* Exercise data:
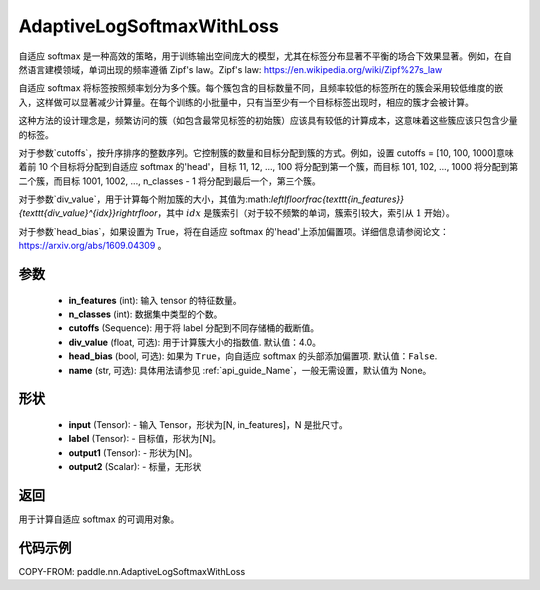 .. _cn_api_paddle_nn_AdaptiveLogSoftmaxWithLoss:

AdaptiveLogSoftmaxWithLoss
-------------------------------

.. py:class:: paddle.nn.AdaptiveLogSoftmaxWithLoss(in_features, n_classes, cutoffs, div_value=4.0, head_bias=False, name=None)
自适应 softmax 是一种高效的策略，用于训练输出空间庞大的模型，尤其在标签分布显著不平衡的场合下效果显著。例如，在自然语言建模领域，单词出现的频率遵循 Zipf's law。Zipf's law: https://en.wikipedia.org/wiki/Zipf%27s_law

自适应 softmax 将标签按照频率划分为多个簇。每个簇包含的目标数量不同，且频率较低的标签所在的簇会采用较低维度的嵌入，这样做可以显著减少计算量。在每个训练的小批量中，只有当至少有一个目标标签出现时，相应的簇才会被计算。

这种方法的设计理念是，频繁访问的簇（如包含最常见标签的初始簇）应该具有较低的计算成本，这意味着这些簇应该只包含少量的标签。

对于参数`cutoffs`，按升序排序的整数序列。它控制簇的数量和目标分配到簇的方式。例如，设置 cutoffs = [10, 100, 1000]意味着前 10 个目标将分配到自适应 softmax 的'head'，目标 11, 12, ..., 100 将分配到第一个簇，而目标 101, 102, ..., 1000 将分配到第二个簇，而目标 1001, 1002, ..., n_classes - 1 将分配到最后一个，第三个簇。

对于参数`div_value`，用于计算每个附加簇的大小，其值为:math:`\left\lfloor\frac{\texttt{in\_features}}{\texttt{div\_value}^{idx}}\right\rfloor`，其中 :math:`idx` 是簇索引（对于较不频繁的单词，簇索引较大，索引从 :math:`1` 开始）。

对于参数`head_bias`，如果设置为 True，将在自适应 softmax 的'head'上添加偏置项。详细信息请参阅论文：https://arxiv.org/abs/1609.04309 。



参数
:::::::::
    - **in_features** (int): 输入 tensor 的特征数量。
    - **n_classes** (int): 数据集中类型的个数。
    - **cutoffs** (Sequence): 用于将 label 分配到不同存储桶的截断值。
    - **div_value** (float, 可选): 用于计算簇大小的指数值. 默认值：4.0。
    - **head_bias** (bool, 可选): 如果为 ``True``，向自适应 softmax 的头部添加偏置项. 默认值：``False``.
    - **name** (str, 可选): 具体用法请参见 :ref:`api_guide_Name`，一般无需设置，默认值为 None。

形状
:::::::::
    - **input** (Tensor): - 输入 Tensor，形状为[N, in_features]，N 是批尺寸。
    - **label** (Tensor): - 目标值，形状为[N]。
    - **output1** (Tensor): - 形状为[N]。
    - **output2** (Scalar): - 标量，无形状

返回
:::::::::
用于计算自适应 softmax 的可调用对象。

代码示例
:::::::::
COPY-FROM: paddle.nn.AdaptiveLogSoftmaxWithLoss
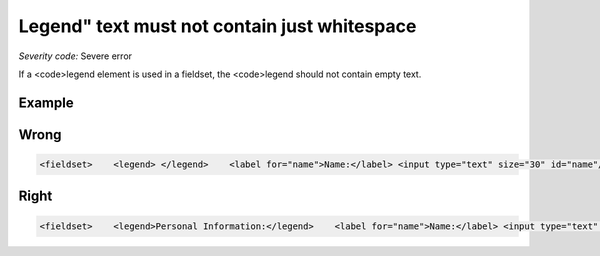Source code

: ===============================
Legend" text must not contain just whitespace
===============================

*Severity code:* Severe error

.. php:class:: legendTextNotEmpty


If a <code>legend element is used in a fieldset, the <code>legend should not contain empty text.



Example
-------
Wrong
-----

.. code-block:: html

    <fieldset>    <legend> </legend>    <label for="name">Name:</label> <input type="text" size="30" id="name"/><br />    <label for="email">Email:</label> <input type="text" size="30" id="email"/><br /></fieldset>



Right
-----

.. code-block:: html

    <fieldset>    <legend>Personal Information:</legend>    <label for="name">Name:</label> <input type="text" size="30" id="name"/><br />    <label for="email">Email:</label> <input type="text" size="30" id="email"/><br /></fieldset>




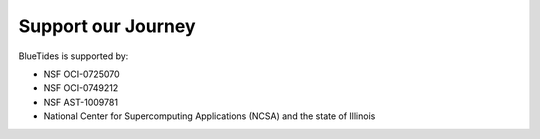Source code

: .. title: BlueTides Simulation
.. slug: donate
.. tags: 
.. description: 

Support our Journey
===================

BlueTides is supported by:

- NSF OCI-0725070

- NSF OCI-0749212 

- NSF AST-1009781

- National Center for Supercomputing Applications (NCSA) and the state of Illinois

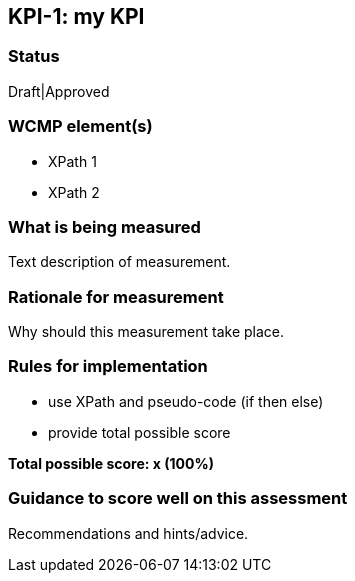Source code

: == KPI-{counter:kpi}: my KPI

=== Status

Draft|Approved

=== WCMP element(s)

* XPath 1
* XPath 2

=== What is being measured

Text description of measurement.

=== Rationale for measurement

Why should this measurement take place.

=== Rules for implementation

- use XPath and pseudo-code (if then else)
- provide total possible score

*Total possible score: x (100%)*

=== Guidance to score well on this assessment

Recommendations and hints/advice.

* Work to complete:
Your response must consist of the lines from the beginning of the data through the line containing "- **n_classes** (int): 数据集中类型的个数。", transcribed exactly, with no pictures.

* Result below:
 .. _cn_api_paddle_nn_AdaptiveLogSoftmaxWithLoss:

AdaptiveLogSoftmaxWithLoss
-------------------------------

.. py:class:: paddle.nn.AdaptiveLogSoftmaxWithLoss(in_features, n_classes, cutoffs, div_value=4.0, head_bias=False, name=None)
自适应 softmax 是一种高效的策略，用于训练输出空间庞大的模型，尤其在标签分布显著不平衡的场合下效果显著。例如，在自然语言建模领域，单词出现的频率遵循 Zipf's law。Zipf's law: https://en.wikipedia.org/wiki/Zipf%27s_law

自适应 softmax 将标签按照频率划分为多个簇。每个簇包含的目标数量不同，且频率较低的标签所在的簇会采用较低维度的嵌入，这样做可以显著减少计算量。在每个训练的小批量中，只有当至少有一个目标标签出现时，相应的簇才会被计算。

这种方法的设计理念是，频繁访问的簇（如包含最常见标签的初始簇）应该具有较低的计算成本，这意味着这些簇应该只包含少量的标签。

对于参数`cutoffs`，按升序排序的整数序列。它控制簇的数量和目标分配到簇的方式。例如，设置 cutoffs = [10, 100, 1000]意味着前 10 个目标将分配到自适应 softmax 的'head'，目标 11, 12, ..., 100 将分配到第一个簇，而目标 101, 102, ..., 1000 将分配到第二个簇，而目标 1001, 1002, ..., n_classes - 1 将分配到最后一个，第三个簇。

对于参数`div_value`，用于计算每个附加簇的大小，其值为:math:`\left\lfloor\frac{\texttt{in\_features}}{\texttt{div\_value}^{idx}}\right\rfloor`，其中 :math:`idx` 是簇索引（对于较不频繁的单词，簇索引较大，索引从 :math:`1` 开始）。

对于参数`head_bias`，如果设置为 True，将在自适应 softmax 的'head'上添加偏置项。详细信息请参阅论文：https://arxiv.org/abs/1609.04309 。



参数
:::::::::
    - **in_features** (int): 输入 tensor 的特征数量。
    - **n_classes** (int): 数据集中类型的个数。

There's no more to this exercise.